Catatan Semester Satu, 2025—Semester ini dimulai dari satu pertanyaan: Mengapa kehadiran kelas rendah? Jawabannya tidak sederhana. Hampir seluruh anak kelas 12 sedang bekerja, magang, atau menjalankan bisnis keluarga. Ketidakhadiran bukanlah “menghilang”, melainkan bagian dari pencarian hidup. Dalam konteks SALAM, belajar memang tidak terpusat pada kelas, tetapi pada peristiwa yang mereka alami di luar.
Peran fasilitator bergeser: bukan menyediakan materi, melainkan memfasilitasi ruang gerak, percakapan, dan kesempatan merekam pengalaman. Observasi dilakukan bukan hanya di ruang kelas, tetapi di kafe, rumah, angkringan—ruang-ruang informal tempat cerita mengalir dengan lebih jujur. Saya belajar bahwa laporan tertulis bukan “tugas”, melainkan alat komunikasi, penyimpan pengalaman, dan memori.

* * * * *

PERINTAH TUGAS »
Lanjutkan catatan semester di atas tentang rendahnya kehadiran siswa kelas 12, mulai dari setelah kalimat terakhirnya. Baris data berikut tidak diperlukan untuk mengerjakan tugas ini.

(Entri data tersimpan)
* * * * *

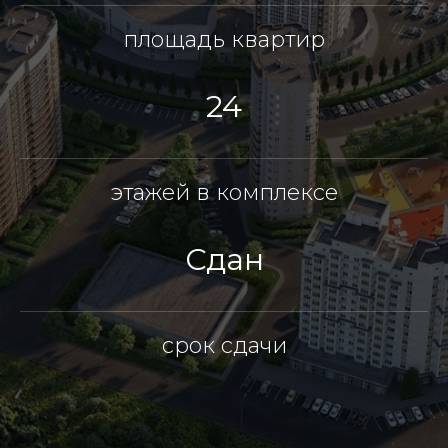
площадь квартир
24
этажей в комплексе
Сдан
срок сдачи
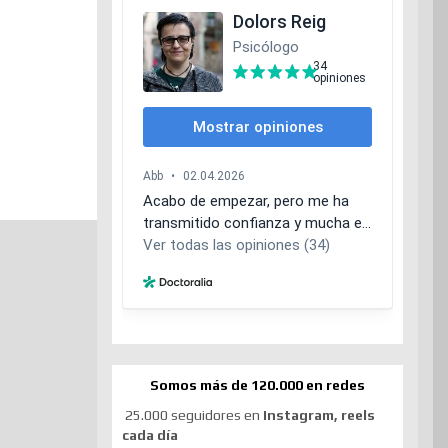
Somos más de 120.000 en redes
25.000 seguidores en
Instagram, reels
cada día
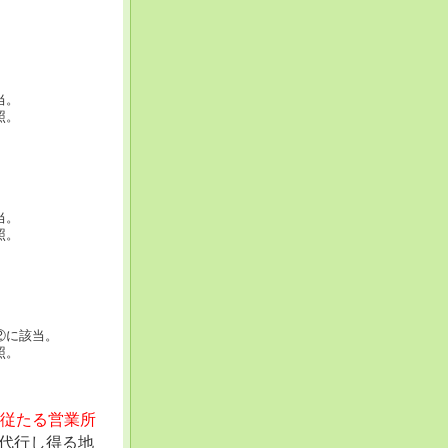
当。
照。
当。
照。
②に該当。
照。
の従たる営業所
代行し得る地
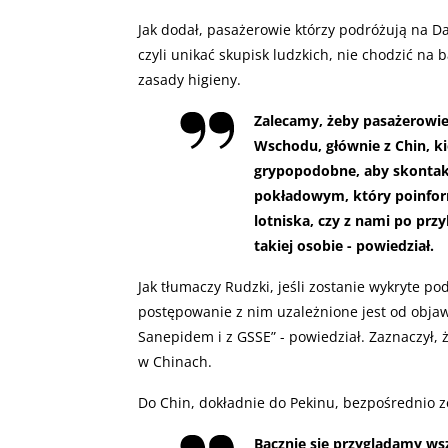
Jak dodał, pasażerowie którzy podróżują na D
czyli unikać skupisk ludzkich, nie chodzić n
zasady higieny.
Zalecamy, żeby pasażerowie
Wschodu, głównie z Chin, ki
grypopodobne, aby skontakt
pokładowym, który poinfo
lotniska, czy z nami po prz
takiej osobie - powiedział.
Jak tłumaczy Rudzki, jeśli zostanie wykryte p
postępowanie z nim uzależnione jest od obja
Sanepidem i z GSSE” - powiedział. Zaznaczył
w Chinach.
Do Chin, dokładnie do Pekinu, bezpośrednio ze 
Bacznie się przyglądamy ws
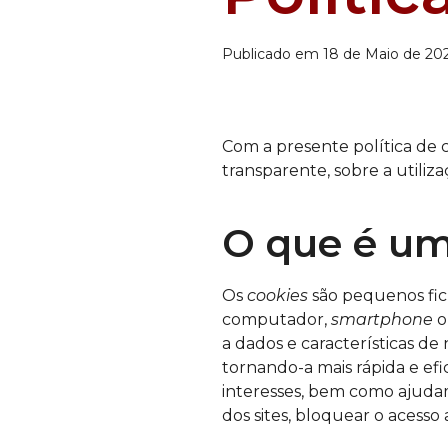
Publicado em 18 de Maio de 202
Com a presente política de 
transparente, sobre a utiliz
O que é u
Os
cookies
são pequenos fich
computador,
smartphone
o
a dados e características d
tornando-a mais rápida e ef
interesses, bem como ajudam
dos sites, bloquear o acesso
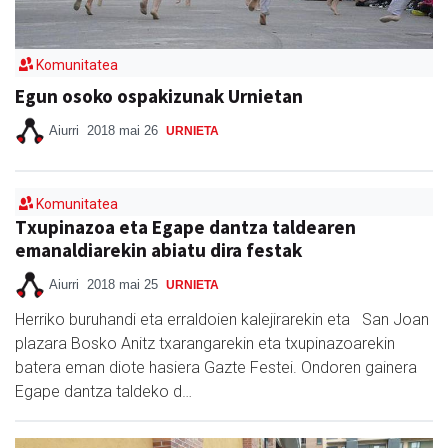
Komunitatea
Egun osoko ospakizunak Urnietan
Aiurri
2018 mai 26
URNIETA
Komunitatea
Txupinazoa eta Egape dantza taldearen
emanaldiarekin abiatu dira festak
Aiurri
2018 mai 25
URNIETA
Herriko buruhandi eta erraldoien kalejirarekin eta San Joan
plazara Bosko Anitz txarangarekin eta txupinazoarekin
batera eman diote hasiera Gazte Festei. Ondoren gainera
Egape dantza taldeko d…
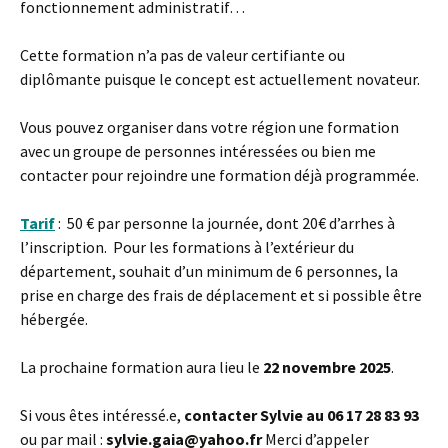
fonctionnement administratif…
Cette formation n’a pas de valeur certifiante ou
diplômante puisque le concept est actuellement novateur.
Vous pouvez organiser dans votre région une formation
avec un groupe de personnes intéressées ou bien me
contacter pour rejoindre une formation déjà programmée.
Tarif
: 50 € par personne la journée, dont 20€ d’arrhes à
l’inscription. Pour les formations à l’extérieur du
département, souhait d’un minimum de 6 personnes, la
prise en charge des frais de déplacement et si possible être
hébergée.
La prochaine formation aura lieu le
22 novembre 2025
.
Si vous êtes intéressé.e,
contacter Sylvie au 06 17 28 83 93
ou par mail :
sylvie.gaia@yahoo.fr
Merci d’appeler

* * * * *

JAWABAN LATIHAN »
Mendengar, Mengamati, Menafsir
Sebagian anak mudah bercerita; sebagian lain memilih diam. Diam ini tidak netral—sering merupakan akibat sejarah didiamkan, ditegur, atau tak dipercaya. Mereka telah terlatih berkata “benar” agar percakapan cepat selesai. Karena itu “bertanya” tak cukup. Saya belajar mendengar melalui gerak, pilihan, antusiasme, dan penghindaran mereka.
Selama enam bulan saya mengamati: Di kelas ini, saya belajar membaca anak‐anak bukan dari apa yang mereka ucapkan, tetapi dari apa yang mereka lakukan tanpa diminta. Dari sana terlihat arah hasrat yang paling jujur: ada yang tiba-tiba memasak, ada yang konsisten datang ketika ada pekerjaan lapangan, ada pula yang pulang membawa data tanpa pernah diminta membuat laporan.
Sebaliknya, saya juga mencatat pekerjaan yang mereka lakukan setengah hati—tanda bahwa tubuhnya hadir, tetapi pikirannya menolak. Di titik ini, diam kadang lebih keras daripada jawaban. Mereka tidak menolak, tetapi juga tidak bergerak, seolah ada sejarah panjang yang membuat pilihan mereka disensor lebih dulu dari dalam diri.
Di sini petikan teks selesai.